當運行的代碼,我得到了預期的模式和sqlContext:

scala> object schema { 
| val weatherdata= StructType(Seq(
| StructField("date", StringType, true), 
| StructField("Region", StringType, true), 
| StructField("Temperature", DecimalType(32,16), true), 
| StructField("Solar", IntegerType, true), 
| StructField("Rainfall", DecimalType(32,16), true), 
| StructField("WindSpeed", DecimalType(32,16), true)) 
|) 
| } 
16/09/24 09:40:58 INFO BlockManagerInfo: Removed broadcast_2_piece0 on localhost:56288 in memory (size: 4.6 KB, free: 511.1 MB) 
16/09/24 09:40:58 INFO BlockManagerInfo: Removed broadcast_2_piece0 on localhost:39349 in memory (size: 4.6 KB, free: 2.7 GB) 
16/09/24 09:40:58 INFO ContextCleaner: Cleaned accumulator 2 
16/09/24 09:40:58 INFO BlockManagerInfo: Removed broadcast_1_piece0 on localhost in memory (size: 1964.0 B, free: 511.1 MB) 
16/09/24 09:40:58 INFO BlockManagerInfo: Removed broadcast_1_piece0 on localhost:41412 in memory (size: 1964.0 B, free: 2.7 GB) 
16/09/24 09:40:58 INFO ContextCleaner: Cleaned accumulator 1 
defined module schema 

scala> val dataDF=sqlContext.createDataFrame(rawDataNoHeader.map(p=>Row(p(0),p(1),p(2),p(3),p(4),p(5))), schema.weatherdata) 
dataDF: org.apache.spark.sql.DataFrame = [date: string, Region: string, Temperature: decimal(32,16), Solar: int, Rainfall: decimal(32,16), WindSpeed: decimal(32,16)] 

然而,在最後一行代碼給我下面的:

16/09/24 09:41:03 WARN TaskSetManager: Lost task 0.0 in stage 2.0 (TID 2, localhost): scala.MatchError: 20.21666667 (of class java.lang.String) 

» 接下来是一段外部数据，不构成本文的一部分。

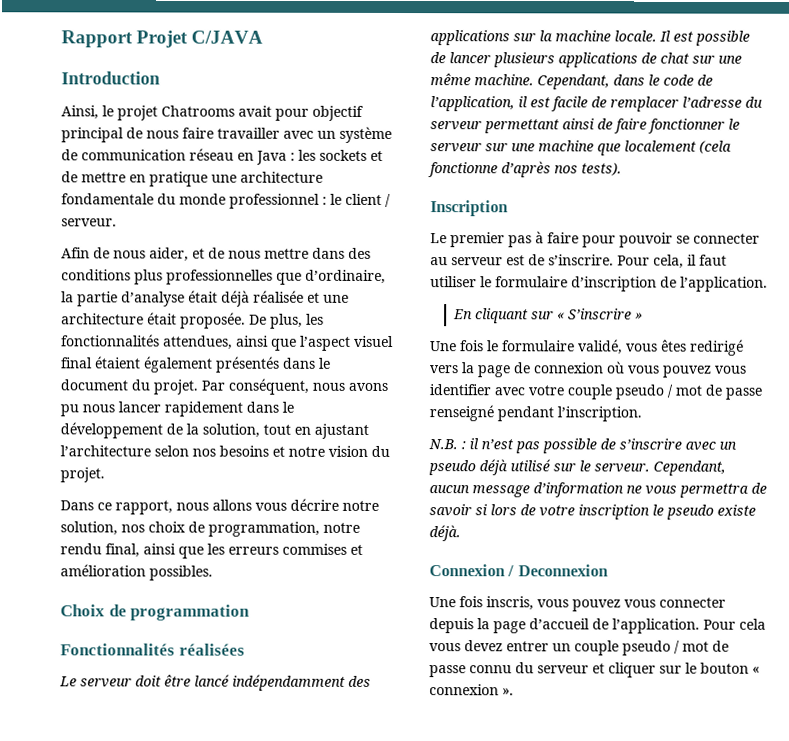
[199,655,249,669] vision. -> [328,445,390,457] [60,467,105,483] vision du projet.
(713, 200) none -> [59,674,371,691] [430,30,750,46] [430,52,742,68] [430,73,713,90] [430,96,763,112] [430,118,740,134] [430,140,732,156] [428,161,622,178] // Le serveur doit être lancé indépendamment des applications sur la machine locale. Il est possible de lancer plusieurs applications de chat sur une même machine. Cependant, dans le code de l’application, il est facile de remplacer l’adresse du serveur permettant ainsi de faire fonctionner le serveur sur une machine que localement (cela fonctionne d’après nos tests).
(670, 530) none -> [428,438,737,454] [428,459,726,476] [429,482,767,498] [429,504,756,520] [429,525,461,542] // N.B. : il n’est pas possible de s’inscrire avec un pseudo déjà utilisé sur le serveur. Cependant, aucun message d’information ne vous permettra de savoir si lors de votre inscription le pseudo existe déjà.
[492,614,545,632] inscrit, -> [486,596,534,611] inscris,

數字20.21666667的確是第一個觀察到的特定地理區域的溫度。我以爲我已經成功地指定溫度爲十進制類型(32,16)。我的代碼或者即使是我所調用的sqlContext有問題嗎?

至於建議,我改變了dataDF到如下:

val dataDF= sqlContext.createDataFrame(rawDataNoHeader.map(p=>Row(p(0),p(1),BigDecimal(p(2)),p(3),BigDecimal(p(4)),BigDecimal(p(5)))), schema.weatherdata) 

不幸的是,我現在得到的鑄件問題

16/09/24 10:31:35 WARN TaskSetManager: Lost task 0.0 in stage 2.0 (TID 2, localhost): java.lang.ClassCastException: java.lang.String cannot be cast to java.lang.Integer 

回答

0

這可能是因爲您從.csv文件讀取這些數據。默認情況下,它將數據作爲「文本/字符串」格式。您可以通過2種方法解決此問題。 1.在.csv文件中更改屬性溫度的數據類型。 2.val temperatureInDecimal = BigDecimal(「20.21666667」)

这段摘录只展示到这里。